-- FRAGMENTO --
***

¿Alguna vez os ha sucedido que no queríais ir a un determinado lugar, que sabíais que no os iba a gustar, y a pesar de ello, no sabéis cómo ni por qué, vais a parar allí? Pues eso es exactamente lo que me ha pasado a mí con Kuta: no quería ir, tenía la certeza de que es uno de esos sitios que más me valdría evitar, y sin embargo, fue ese precisamente el lugar al que fui a dar con mis huesos mi primera noche en Bali.
La culpa, por descontado, no fue más que mía, que cansada como estaba me subí al primer transporte que se ofreció a sacarme gratuitamente de Gilimanuk (el puerto de entrada a Bali desde Java): un enorme camión de mercancía con destino Denpasar y pilotado por tres paisanos que, aunque simpatiquísimos, no hablaban una palabra de inglés. Con ese panorama, y llegando a Denpasar después de más de tres horas de viaje, Kuta se me antojó como el lugar más cercano y cómodo para pasar esa noche.
Kuta no sólo no ha defraudado una sola de mis expectativas, sino que las ha superado con creces. Y es una pena porque, en este caso, ninguna era buena: un lugar sin ningún encanto; atestado de “guiris”, McDonald’s, KFC y Pizza Hut; algunos restaurantes más “cool”, pero de calidad cuestionable para lo elevado de sus precios; y muchas tiendas de souvenirs y material playero de lo más cutre.

***

Entradas del conjunto de datos:

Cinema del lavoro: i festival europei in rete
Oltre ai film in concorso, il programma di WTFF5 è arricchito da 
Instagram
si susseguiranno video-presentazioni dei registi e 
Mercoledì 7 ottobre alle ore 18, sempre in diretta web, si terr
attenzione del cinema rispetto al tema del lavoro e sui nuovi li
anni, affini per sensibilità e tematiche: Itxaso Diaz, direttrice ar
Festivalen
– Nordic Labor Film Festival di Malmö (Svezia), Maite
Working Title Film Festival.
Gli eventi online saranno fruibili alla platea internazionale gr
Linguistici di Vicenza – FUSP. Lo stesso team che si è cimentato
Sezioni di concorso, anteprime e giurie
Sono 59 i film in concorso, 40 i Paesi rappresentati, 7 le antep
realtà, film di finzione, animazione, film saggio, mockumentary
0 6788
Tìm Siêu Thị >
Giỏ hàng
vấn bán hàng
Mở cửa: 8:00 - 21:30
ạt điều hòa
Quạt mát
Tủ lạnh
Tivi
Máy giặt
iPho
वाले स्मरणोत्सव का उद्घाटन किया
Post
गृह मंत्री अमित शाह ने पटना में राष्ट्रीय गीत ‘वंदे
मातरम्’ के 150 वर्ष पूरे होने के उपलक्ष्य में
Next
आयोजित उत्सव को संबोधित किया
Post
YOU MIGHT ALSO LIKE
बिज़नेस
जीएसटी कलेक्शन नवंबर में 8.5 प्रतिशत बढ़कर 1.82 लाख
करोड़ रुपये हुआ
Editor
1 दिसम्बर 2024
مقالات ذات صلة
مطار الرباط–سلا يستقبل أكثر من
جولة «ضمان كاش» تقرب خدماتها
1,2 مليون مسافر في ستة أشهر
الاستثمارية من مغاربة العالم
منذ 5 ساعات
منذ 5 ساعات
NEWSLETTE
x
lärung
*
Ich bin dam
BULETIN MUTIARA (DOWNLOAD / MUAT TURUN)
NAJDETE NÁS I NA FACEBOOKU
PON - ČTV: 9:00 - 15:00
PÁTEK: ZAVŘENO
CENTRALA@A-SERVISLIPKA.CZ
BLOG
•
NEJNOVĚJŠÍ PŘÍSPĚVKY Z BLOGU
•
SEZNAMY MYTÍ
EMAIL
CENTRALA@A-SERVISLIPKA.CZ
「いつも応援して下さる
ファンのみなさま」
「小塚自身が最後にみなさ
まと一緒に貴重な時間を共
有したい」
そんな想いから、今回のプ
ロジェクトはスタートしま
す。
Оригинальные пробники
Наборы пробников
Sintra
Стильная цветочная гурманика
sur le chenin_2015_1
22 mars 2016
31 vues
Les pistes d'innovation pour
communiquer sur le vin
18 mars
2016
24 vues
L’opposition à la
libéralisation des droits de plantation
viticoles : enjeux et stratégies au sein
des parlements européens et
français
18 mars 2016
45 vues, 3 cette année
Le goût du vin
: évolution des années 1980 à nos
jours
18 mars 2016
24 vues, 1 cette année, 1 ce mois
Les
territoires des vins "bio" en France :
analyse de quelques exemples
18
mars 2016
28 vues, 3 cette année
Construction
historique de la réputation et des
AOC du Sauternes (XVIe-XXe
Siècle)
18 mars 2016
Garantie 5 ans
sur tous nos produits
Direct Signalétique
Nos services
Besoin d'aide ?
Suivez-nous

***

-- TAREA A --
Según el fragmento sobre Kuta, ¿cuál es el puerto de entrada a Bali desde Java?
-- TAREA B --
Cuenta las líneas del listado que contienen la palabra "lavoro" y responde solo con el número.

-- RESPUESTA A --
Gilimanuk.

-- RESPUESTA B --
2